■ Exercise prompt: Reproduce every line of the material below word for word, with no changes.

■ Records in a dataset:
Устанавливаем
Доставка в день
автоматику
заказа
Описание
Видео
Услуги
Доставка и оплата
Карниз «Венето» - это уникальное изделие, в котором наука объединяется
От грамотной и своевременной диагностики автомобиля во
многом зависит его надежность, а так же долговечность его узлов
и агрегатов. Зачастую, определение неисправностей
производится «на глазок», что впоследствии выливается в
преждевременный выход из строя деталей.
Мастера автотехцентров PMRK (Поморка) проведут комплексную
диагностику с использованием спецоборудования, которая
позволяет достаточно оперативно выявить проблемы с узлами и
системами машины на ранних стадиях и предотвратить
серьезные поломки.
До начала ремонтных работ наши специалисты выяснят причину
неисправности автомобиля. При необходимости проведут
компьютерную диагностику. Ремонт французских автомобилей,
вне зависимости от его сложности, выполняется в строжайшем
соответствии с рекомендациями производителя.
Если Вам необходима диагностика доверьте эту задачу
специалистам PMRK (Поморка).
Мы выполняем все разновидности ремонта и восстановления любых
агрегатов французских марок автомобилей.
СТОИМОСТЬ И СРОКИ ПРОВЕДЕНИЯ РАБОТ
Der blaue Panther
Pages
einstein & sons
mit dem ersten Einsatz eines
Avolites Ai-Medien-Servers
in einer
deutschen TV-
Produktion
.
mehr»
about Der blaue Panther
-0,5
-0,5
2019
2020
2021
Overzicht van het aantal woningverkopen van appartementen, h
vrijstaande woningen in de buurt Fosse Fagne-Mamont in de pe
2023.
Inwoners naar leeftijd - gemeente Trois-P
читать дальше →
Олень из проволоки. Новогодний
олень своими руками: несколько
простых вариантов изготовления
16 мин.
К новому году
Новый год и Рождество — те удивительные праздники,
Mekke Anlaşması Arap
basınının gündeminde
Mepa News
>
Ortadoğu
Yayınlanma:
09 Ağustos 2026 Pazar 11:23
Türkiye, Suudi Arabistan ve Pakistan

■ Exercise answer:
Устанавливаем
Доставка в день
автоматику
заказа
Описание
Видео
Услуги
Доставка и оплата
Карниз «Венето» - это уникальное изделие, в котором наука объединяется
От грамотной и своевременной диагностики автомобиля во
многом зависит его надежность, а так же долговечность его узлов
и агрегатов. Зачастую, определение неисправностей
производится «на глазок», что впоследствии выливается в
преждевременный выход из строя деталей.
Мастера автотехцентров PMRK (Поморка) проведут комплексную
диагностику с использованием спецоборудования, которая
позволяет достаточно оперативно выявить проблемы с узлами и
системами машины на ранних стадиях и предотвратить
серьезные поломки.
До начала ремонтных работ наши специалисты выяснят причину
неисправности автомобиля. При необходимости проведут
компьютерную диагностику. Ремонт французских автомобилей,
вне зависимости от его сложности, выполняется в строжайшем
соответствии с рекомендациями производителя.
Если Вам необходима диагностика доверьте эту задачу
специалистам PMRK (Поморка).
Мы выполняем все разновидности ремонта и восстановления любых
агрегатов французских марок автомобилей.
СТОИМОСТЬ И СРОКИ ПРОВЕДЕНИЯ РАБОТ
Der blaue Panther
Pages
einstein & sons
mit dem ersten Einsatz eines
Avolites Ai-Medien-Servers
in einer
deutschen TV-
Produktion
.
mehr»
about Der blaue Panther
-0,5
-0,5
2019
2020
2021
Overzicht van het aantal woningverkopen van appartementen, h
vrijstaande woningen in de buurt Fosse Fagne-Mamont in de pe
2023.
Inwoners naar leeftijd - gemeente Trois-P
читать дальше →
Олень из проволоки. Новогодний
олень своими руками: несколько
простых вариантов изготовления
16 мин.
К новому году
Новый год и Рождество — те удивительные праздники,
Mekke Anlaşması Arap
basınının gündeminde
Mepa News
>
Ortadoğu
Yayınlanma:
09 Ağustos 2026 Pazar 11:23
Türkiye, Suudi Arabistan ve Pakistan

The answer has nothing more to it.